Time is running out to avoid failure at the crucial climate summit the UK will host in November after a UN report found the world stands at code red, Boris Johnson has been told.
A senior Conservative warned the prime minister had yet to make his promises a reality, while a respected think tank told Mr Johnson he must make the landmark gathering a personal priority to deliver success.
As Tory MPs launched a group to fight climate action they claim will cost too much, the environment minister, Zac Goldsmith, appeared to reveal fears of an active campaign to sabotage Cop26 in Glasgow.
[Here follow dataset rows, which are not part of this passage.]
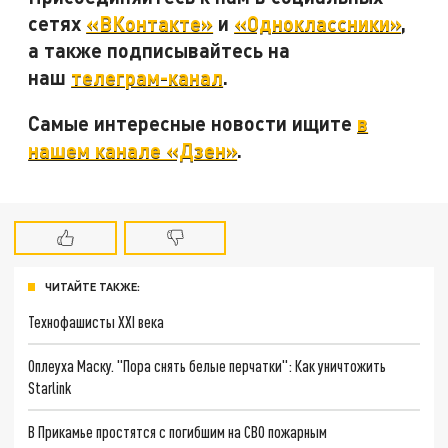
сетях
«ВКонтакте»
и
«Одноклассники»
,
а также подписывайтесь на
наш
телеграм-канал
.
Самые интересные новости ищите
в
нашем канале «Дзен»
.
ЧИТАЙТЕ ТАКЖЕ:
Технофашисты XXI века
Оплеуха Маску. "Пора снять белые перчатки": Как уничтожить
Starlink
В Прикамье простятся с погибшим на СВО пожарным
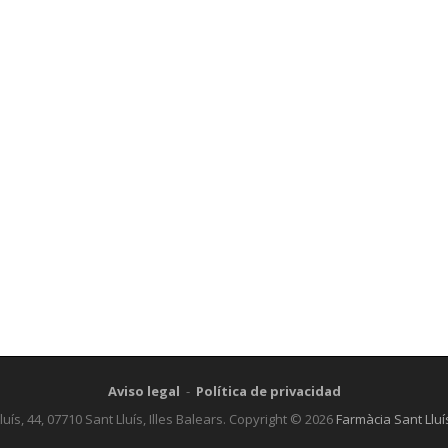
Aviso legal
-
Política de privacidad
luís, 44, 07710 Sant Lluís, Illes Balears. Copyright © 2026
Farmàcia Sant Lluí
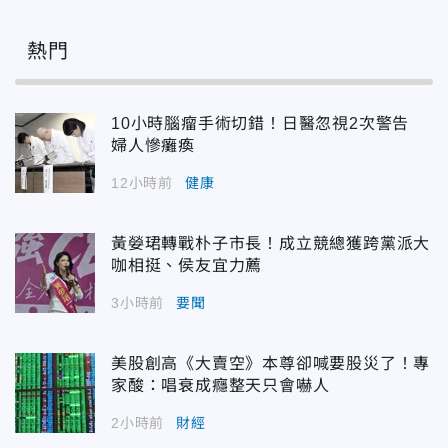
熱門
10小時腦瘤手術切錯！日醫忽視2次警告
婦人慘癱瘓
12小時前
健康
黃嫈珺轉戰朴子市長！成立競總獲跨黨派大
咖相挺、侯友宜力薦
3小時前
要聞
美股創高《大賣空》本尊卻喊要股災了！專
家酸：唱衰成癮整天只會嚇人
2小時前
財經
But, despite calls for Mr Johnson to do the heavy liftingby using his clout to pressurise other world leaders into stronger commitments there are no plans for him to meet any before November, The Independent was told.
Talks have been left to Alok Sharma, the little-known Cop26 president who was handed the role after the prime minister tried and failed to recruit a big-hitter. No 10 instead claimed the UK is well ahead of other countries in slashing carbon emissions – and defended plans for a new North Sea oilfield as necessary in the short term.
The fears for the summit now less than 12 weeks away came after the UN’s Intergovernmental Panel on Climate Change (IPCC) found that the target for stopping runaway climate change is slipping beyond reach.
Philip Dunne, the Tory chair of the Commons Environmental Audit Committee, said Mr Johnson had inherited the UK’s favourable position in cutting CO2 from his predecessors in No 10 and had yet to build on it.
Before Cop26 leaders convene in Glasgow, he must show them he has the necessary political courage, by driving the government to adopt the strategies necessary to make his high-level climate promises a reality, he said.
Strategies for achieving net zero emissions by 2050, and for replacing gas boilers with heat pumps and improving home insulation, have been delayed by Whitehall rows over who will pay the bill.
Meanwhile, the UK’s global reputation has been dented by savage cuts to overseas aid. The Independent revealed that no new money has been set aside for the billions promised to help poorer countries adapt to the emergency.
Jill Rutter, senior fellow at the Institute for Government, questioned Mr Johnson’s near-invisibility, who has declined to speak publicly about the IPCC’s alarming findings. The prime minister had to prove he will confront, not duck, the difficult choices, Ms Rutter said, saying: In the absence of this, his exhortations to other world leaders will not appear credible.
The prime minister needs to pull out the diplomatic stops to deliver a success in Glasgow. That means he will need to do some of the heavy lifting himself – we have yet to see him use his position on the world stage to corral other countries. A group of Tory MPs led by Craig Mackinlay are fighting new expensive commitments that former Cabinet minister Esther McVey claimed might bankrupt the country.
Strikingly, Lord Goldsmith retweeted an accusation by the head of Natural England, Tony Juniper, that a campaign is underway in Tory-supporting media outlets to undermine Cop26. Urging Conservative MPs to reject it, he warned the summit must be “a turning point” and told the BBC: The alarm bells couldn’t be clearer or louder. We really need to get behind it.
In a statement, Mr Johnson called the UN report sobering reading, saying: We know what must be done to limit global warming – consign coal to history and shift to clean energy sources, protect nature and provide climate finance for countries on the front line. But the prime minister is refusing to block the new Cambo oilfield, in the North Sea, expected to start production in the autumn, on the grounds that its licence was granted many years ago.
Labour leader Keir Starmer said: The IPCC report is the starkest reminder yet that the climate crisis is here right now and is the biggest long-term threat we face. The biggest threat we now face is not climate denial but climate delay.